Este sábado, centenas de pessoas de vários movimentos sociais manifestaram-se no recinto da Cimeira do Clima da ONU no Dubai. Apesar de todas as limitações, a causa palestiniana juntou-se mesmo à exigência do fim dos combustíveis feita ao pé do pavilhão onde está a OPEP, Organização dos Países Exportadores de Petróleo.
Nos Emirados Árabes Unidos as manifestações são proibidas por lei, por isso o protesto restringiu-se à Zona Azul da COP 28, isto é a área sob mandato da ONU cujo pessoal de segurança protegeu os manifestantes.
Para além disso, as organizações não governamentais que participaram na manifestação acusam responsáveis da ONU de pressionar para que na manifestação a causa palestiniana fosse deixada de lado. Asad Rehman, diretor executivo da War on Want, disse à agência EFE que o protesto demorou mais de uma semana a ser concretizado dado que foram “censurados e silenciados” sobre esta causa.
Ao Libération, Nicolas Haeringer, da 350.org, elenca várias limitações à liberdade de expressão. Em primeiro lugar, as que existem em todas as COP. Os manifestantes não se podiam manifestar durante os três primeiros dias, ou seja durante a parte da Cimeira que contava com os chefes de Estado, “é interdito mencionar o nome de um Estado em particular ou o de uma empresa”. Assim, explica, qualquer protesto “é-se obrigado a usar perífrases”.

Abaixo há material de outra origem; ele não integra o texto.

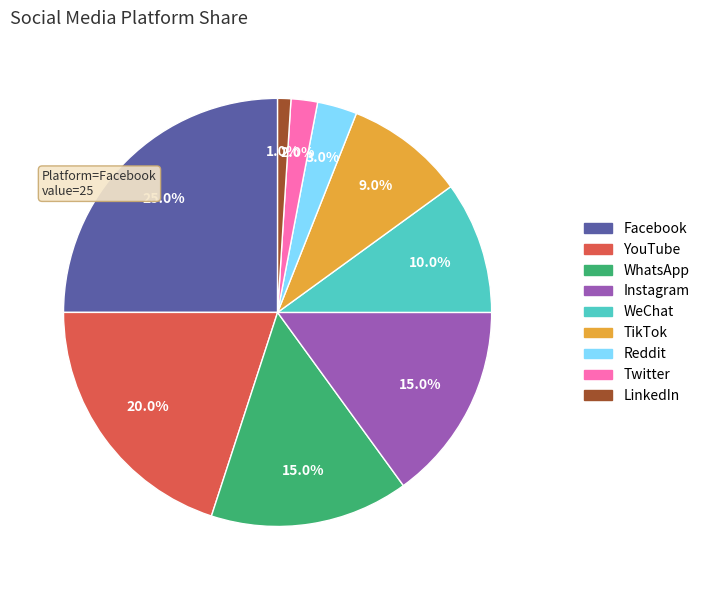

Is it true that Reddit is 3% of the pie?

True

Este ano, novas restrições foram impostas. As bandeiras de apoio a qualquer país foram banidas. É neste contexto que, para além dos tradicionais lenços palestinianos, surgiram as melancias que se puderam ver durante esta ação. Historicamente, o fruto tem sido utilizado para representar a bandeira palestiniana quando esta é proibida como acontece em Israel. O slogan “do rio até ao mar” foi igualmente banido.
Por exemplo, noutro evento, organizado pela Amnistia Internacional e pela Human Rights Watch, para protestar contra a detenção de um ativista do Egito e de dois dos Emirados Árabes Unidos, os manifestantes não foram autorizados a ter cartazes com os seus nomes, com a ordem a ser dada dez minutos antes da hora marcada.
Joey Shea, investigadora da HRW, contou à agência norte-americana AP que teve de evitar durante a intervenção que utilizar os nomes dos prisioneiros. “O absurdo do que aconteceu nesta ação de hoje diz muito”, declarou.
Os presos em questão são Mohamed al-Siddiq e Ahmed Mansoor que têm defendido a liberdade política e de imprensa no país. Mansoor teve o seu telefone vigiado com o spyware israelita Pegasus, foi preso em 2017 e condenado a dez anos de prisão. Outro é Alaa Abdel-Fattah, conhecido pela sua participação nos movimentos pró-democracia da Primavera Árabe em 2011, e que tem estado na prisão ao longo de grande parte da última década.
De acordo com a Amnistia Internacional pelo menos 64 cidadãos estão presos nos EAU devido às suas opiniões políticas, muitos há mais de uma década.
A HRW tinha alertado antes do início da COP do Dubai que todos os participantes estariam a ser vigiados ao longo da reunião, assim confirmou ao El Diario Zach Campbell, investigador sénior sobre vigilância desta organização. Já em abril, a mesma ONG tinha denunciado que os participantes de uma conferência internacional sobre saúde e clima, em Abu Dabi, a capital do país, tinham sido avisados pela organização para “não criticar o Islão, o Governo, empresas ou indivíduos” durante as intervenções.
Violações graves dos direitos laborais dos migrantes que fizeram a COP
Outra das dimensões que tem sido criticada é a exploração dos trabalhadores migrantes que construíram as instalações que estão a albergar a COP 28 no meio de deserto, perto de Dubai. Um relatório da ONG Equidem revelou que estiveram expostos a temperaturas muito altas e ao sistema de kafala, que constitui uma forma de exploração tradicional dos trabalhadores migrantes na região.
Este documento foi feito com base em testemunhos de centenas de trabalhadores recolhidos entre fevereiro e março. Contaram situação de violência no trabalho, discriminação, alojamento e pagamento de refeições inadequados, com sobrelotação dos locais onde dormem, entre outras.
Aí ainda se pode ler que “estas questões nascem da falta de poder democrático para os trabalhadores e refletem-se noutros âmbitos como a perseguição dos defensores dos direitos humanos, as restrições da liberdade de expressão, a aplicação de leis repressivas, o abuso do sistema de justiça criminal e os maus tratos das mulheres e da comunidad LGTBQI”.